«Il est également inutile que le dossier de l’afflux syrien soit un facteur de tiraillements politiques, une marchandise qu’on exploite ou qui sert de monnaie d’échange, encore moins un espace pour les guerres intérieures, avait-il ajouté. C’est une cause qui porte atteinte aux intérêts de tous les Libanais. Cela nécessite qu’on s’entende sur une solution qui dépasse les clivages et la polarisation». M. Derbas avait aussi estimé qu’il s’agissait «d’une cause nationale qui nécessite la déclaration d’un état d’urgence politique, c’est-à-dire la mobilisation de toutes les capacités nationales quelles que soient leurs appartenances». «Cette affaire est suffisante pour unifier la volonté libanaise», avait-il souligné.
Des propos séduisants et importants à la fois. On doit peut-être au ministre Derbas la décision du Liban de limiter l’exode, puisqu’il était impossible que des ministres d’autres communautés adoptent le projet, pour éviter qu’il ne prenne des dimensions confessionnelles, en plus de ses dimensions humaines. Celles-ci doivent, en tout cas, être prises en considération, d’autant que l’application de ces mesures doit être suspendue lorsqu’il s’agit de vies humaines menacées de mort. Après tout, les lois ont été promulguées pour le bien de l’homme, et non le contraire.

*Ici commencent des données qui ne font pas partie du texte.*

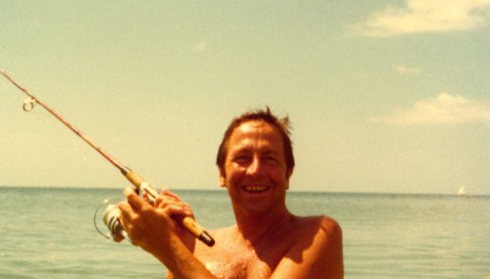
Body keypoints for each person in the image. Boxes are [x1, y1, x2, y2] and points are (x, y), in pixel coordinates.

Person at [119, 107, 343, 278]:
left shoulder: (319, 234)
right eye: (242, 158)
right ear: (221, 175)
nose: (255, 170)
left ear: (288, 175)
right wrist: (179, 241)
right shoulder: (196, 248)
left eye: (270, 158)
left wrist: (167, 246)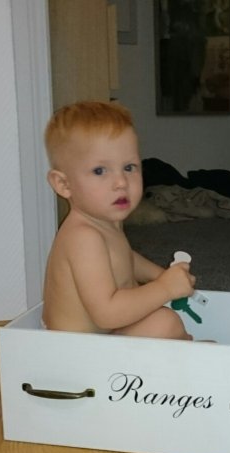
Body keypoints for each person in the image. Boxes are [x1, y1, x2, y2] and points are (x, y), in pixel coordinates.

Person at [41, 101, 195, 340]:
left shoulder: (103, 222)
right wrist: (164, 288)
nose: (121, 182)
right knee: (165, 324)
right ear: (64, 184)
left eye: (129, 167)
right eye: (100, 171)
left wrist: (160, 275)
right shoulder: (83, 237)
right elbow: (108, 314)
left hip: (102, 337)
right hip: (76, 350)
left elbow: (124, 258)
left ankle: (187, 351)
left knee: (159, 318)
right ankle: (190, 352)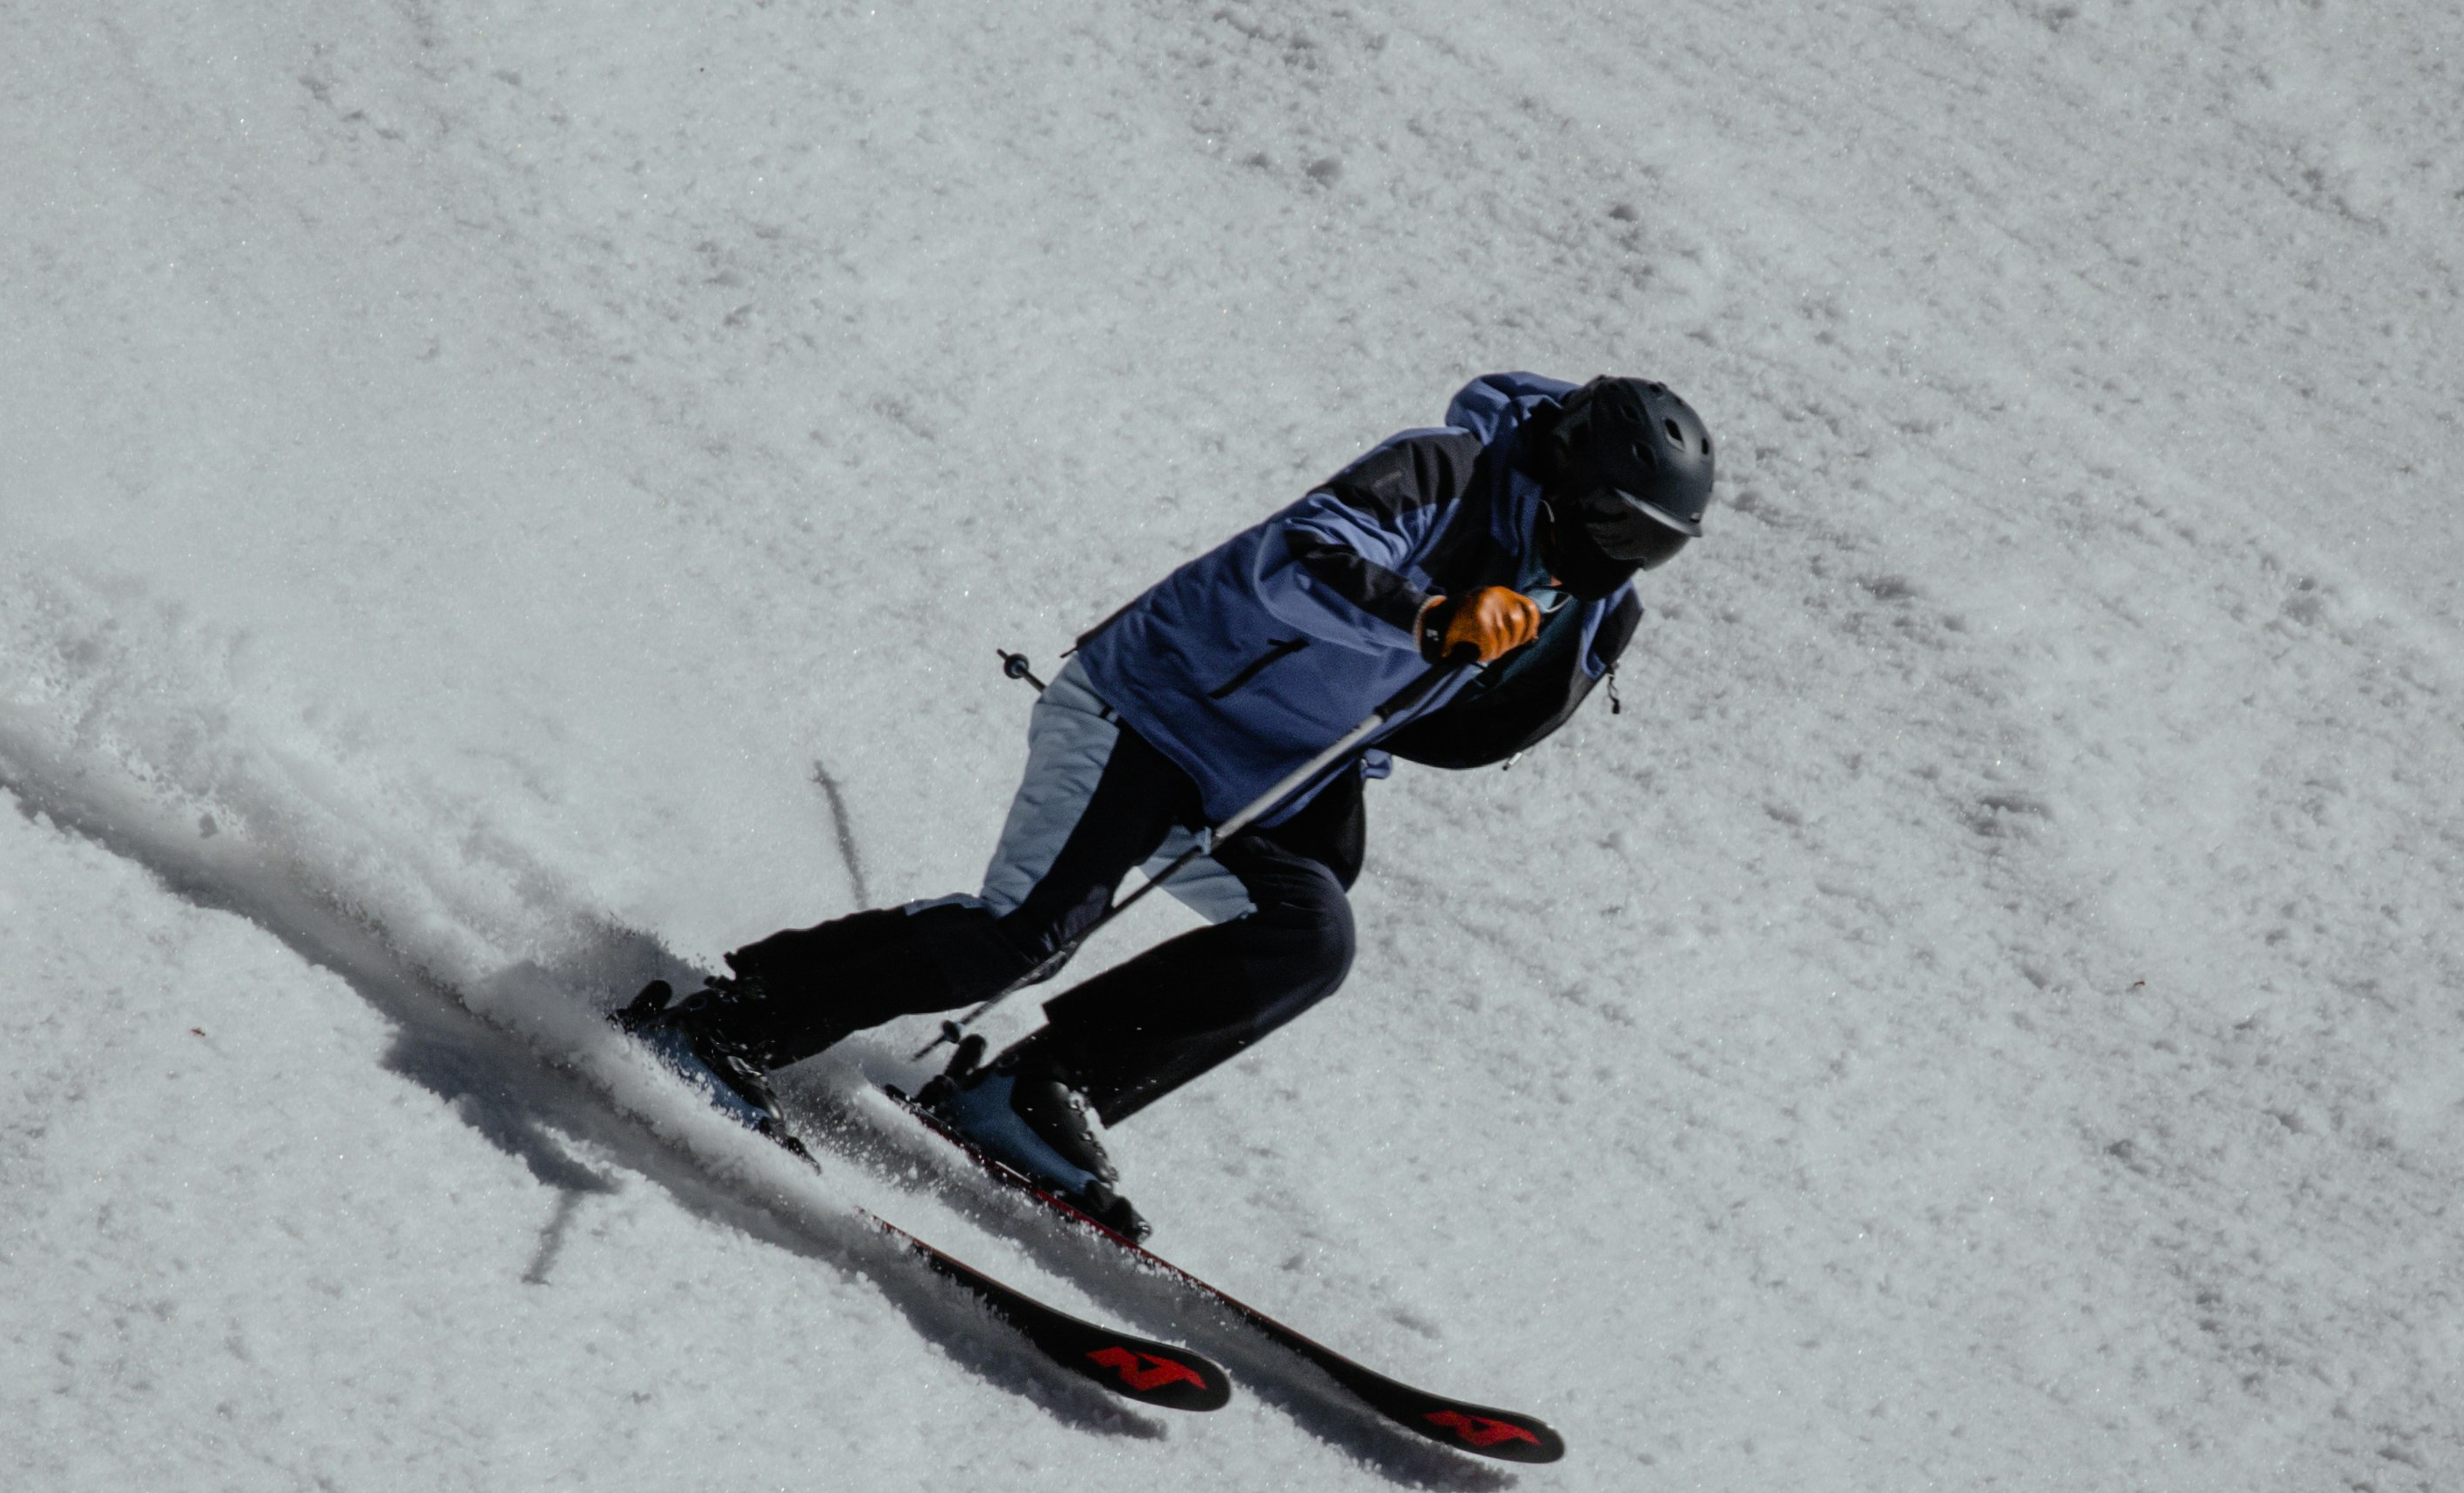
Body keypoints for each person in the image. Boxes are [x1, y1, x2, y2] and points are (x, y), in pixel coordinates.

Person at [623, 370, 1714, 1235]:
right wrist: (1432, 616)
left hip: (1269, 772)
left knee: (1308, 938)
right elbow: (1299, 559)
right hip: (1152, 706)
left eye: (1651, 550)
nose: (1622, 561)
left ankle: (1033, 1092)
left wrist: (1537, 652)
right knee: (1019, 937)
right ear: (1569, 469)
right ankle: (730, 1025)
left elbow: (1460, 732)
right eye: (1618, 529)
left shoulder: (1585, 601)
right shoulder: (1447, 471)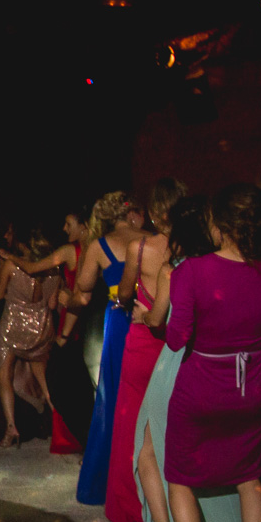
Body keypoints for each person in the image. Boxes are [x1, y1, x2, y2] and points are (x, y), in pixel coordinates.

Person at [152, 185, 261, 522]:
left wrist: (158, 312)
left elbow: (176, 340)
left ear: (220, 223)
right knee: (250, 477)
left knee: (179, 480)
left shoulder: (193, 271)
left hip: (202, 388)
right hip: (252, 387)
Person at [125, 196, 251, 522]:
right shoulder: (233, 266)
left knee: (149, 444)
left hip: (177, 361)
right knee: (218, 457)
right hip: (227, 365)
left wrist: (143, 315)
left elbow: (162, 321)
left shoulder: (174, 269)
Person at [101, 179, 184, 522]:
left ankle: (135, 506)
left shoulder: (140, 247)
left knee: (131, 420)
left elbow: (122, 293)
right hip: (179, 344)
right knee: (173, 425)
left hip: (144, 340)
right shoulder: (196, 249)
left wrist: (125, 300)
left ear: (152, 212)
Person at [69, 192, 149, 504]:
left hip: (121, 321)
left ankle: (118, 477)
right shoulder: (154, 240)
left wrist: (68, 298)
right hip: (153, 316)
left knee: (116, 398)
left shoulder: (99, 246)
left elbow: (84, 292)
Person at [0, 230, 61, 446]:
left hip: (13, 327)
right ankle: (60, 422)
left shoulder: (12, 266)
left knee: (4, 376)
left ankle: (11, 427)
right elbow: (53, 304)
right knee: (44, 381)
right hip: (41, 328)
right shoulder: (54, 270)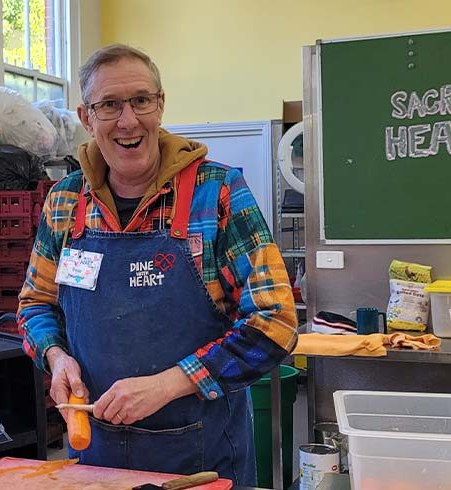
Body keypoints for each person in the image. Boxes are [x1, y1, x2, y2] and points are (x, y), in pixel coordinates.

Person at [17, 44, 298, 486]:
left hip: (199, 458)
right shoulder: (65, 202)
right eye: (109, 105)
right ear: (86, 117)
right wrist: (56, 358)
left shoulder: (219, 193)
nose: (128, 121)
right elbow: (35, 304)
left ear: (160, 104)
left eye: (141, 101)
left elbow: (275, 322)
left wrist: (169, 384)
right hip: (94, 457)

La proposition du ministre peut toutefois rester lettre morte, si aucune partie n’adopte les solutions ou ne mette au point une vision dans ce sens. L’élaboration d’un avant-projet, qui sera mis en application au terme d’un débat exhaustif, est nécessaire, et cela avant que l’exode syrien ne se transforme, à l’instar de celui des Palestiniens, en un exode à la fois temporaire et permanent. La Syrie fait face à une crise grave. On ne voit pas de solution à l’horizon. Peut-être, comme certains le souhaiteraient, il y aura une partition du pays. Le cas échéant, cela empêchera le retour de nombreux réfugiés dans des régions ou à l’intérieur de mini-États qui leur seraient inhospitaliers.
Ainsi, l’appel du ministre des Affaires sociales à déclarer un état d’urgence politique pour traiter ce dossier épineux est urgent, malgré toutes les crises par lesquelles passe le Liban, puisque l’exode en soi constitue une bombe à retardement. Il pourrait être demandé au ministre Derbas de commencer par organiser des ateliers de travail, auxquels participeraient également des Syriens, afin de mettre des cadres clairs pour le traitement de ce dossier, de manière à préserver les droits du Liban, ainsi que la dignité et les droits humanitaires des Syriens.